TAIPEI (Taiwan News)—I-Mei Foods Co. (義美食品) General Manager Luis Ko (高志明), who is also the Chairman of search engine company Openfind, gathered experts in the technology industry and academia to discuss the direction of a new Taiwan digital technology and government policy association (台灣數位科技和政策協進會) Saturday.
“The aim of the association is to serve as a platform to integrate technology expert opinions, and submit collective recommendations to the government,” said Ko at the association’s founding meeting that took place at the Gloria Prince Hotel in Taipei.
There have been a lot of similar technology associations in the past, but never a large consortium of tech experts to pressure the government with collective opinions to take action and make needed changes, he added.
“We need to just do it, and not just sit here discussing topics,” said Ko.
“We’ve all been in many ‘NATO organizations’, No Action Talk Only, this organization will be action first,” said Annie Lee (李安妮), senior researcher of Taiwan Research Institute (TRI).
Ko specifically called to attention President Tsai Ing-wen’s administration needs to follow through on election promises, such as amending three-decade-old outdated government procurement laws, and shape up tendering processes.
The majority of 30 technology experts from industry and professors, such as Jane Hsu (許永真), Director of NTU IoX Center that joined the meeting agreed with the recommendations, with many pointing out Taiwan’s government policies and laws were impeding local technology industry’s progress and even driving down private technology company profits resulting in lower base salaries for university graduates.
Lee, who is a senior researcher at TRI, criticized the government did not acknowledge the differences between intellectual property procurement and industrial procurement.

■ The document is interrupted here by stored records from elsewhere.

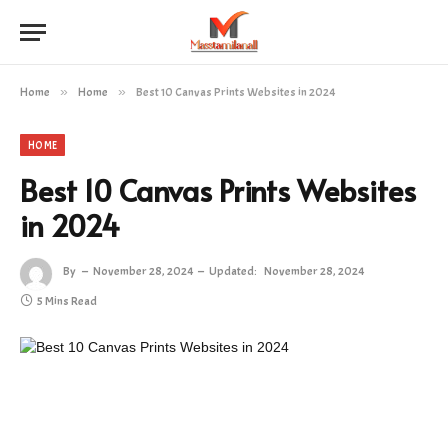
Home
»
Home
»
Best 10 Canvas Prints Websites in 2024
HOME
Best 10 Canvas Prints Websites
in 2024
By
November 28, 2024
Updated:
November 28, 2024
5 Mins Read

Taiwan’s TEDx Ambassador and curator Luke Lee (李欣龍) noted that the Taiwanese government viewed intellectual property procurement in the same light as industrial procurement, while working as an information security consultant at KPMG 15 years ago.
Several senior business executives in the technology industry criticized government tender practices, as they often pressured businesses to take a 10 percent cut from sealed procurement deals, thus diminishing company profits, and even resulting in losses of NT$3 million-4 million (US$98,879 to 1.32 million) for companies that signed up, said Spark Wang (王泰元), Vice President of HYWeb (凌網科技).
“The government should not promise businesses a procurement budget, and then ask them to take a deduction in the final stages of the deal,” he said.
EFA Technology (曜發科技）General Manager Ider Chen (陳褘德) also agreed that such practices were particularly harmful to company profits, and that many companies still had to comply with government demands because it would affect their capability to pay employees salaries next month.
He urged the government should take the lead in creating a healthy business environment by delivering the promised procurement amount to businesses.
Both Chen and Inter Information (英特內軟體) General Manager Yuan Lee also noted Taiwan’s low salary environment was making it difficult to find and retain coding talent in Taiwan because of more lucrative salaries offered in China.
“Even selling fried chicken fillets has become more profitable than being an engineer in Taiwan,” said Chen.
“The government should really raise the base salary from NT$180 to NT$200 (per hour) to solve this issue,” said Ko.
No agreements on the association framework nor priorities were reached at the meeting, although members agreed to keep the association an apolitical non-profitable organization free from the involvement of lawmakers.
“We expect to finish preparations and officially launch the consortium within two to three weeks time,” said Perry Chang, President of Galaxy Software Services (叡揚資訊股份有限公司).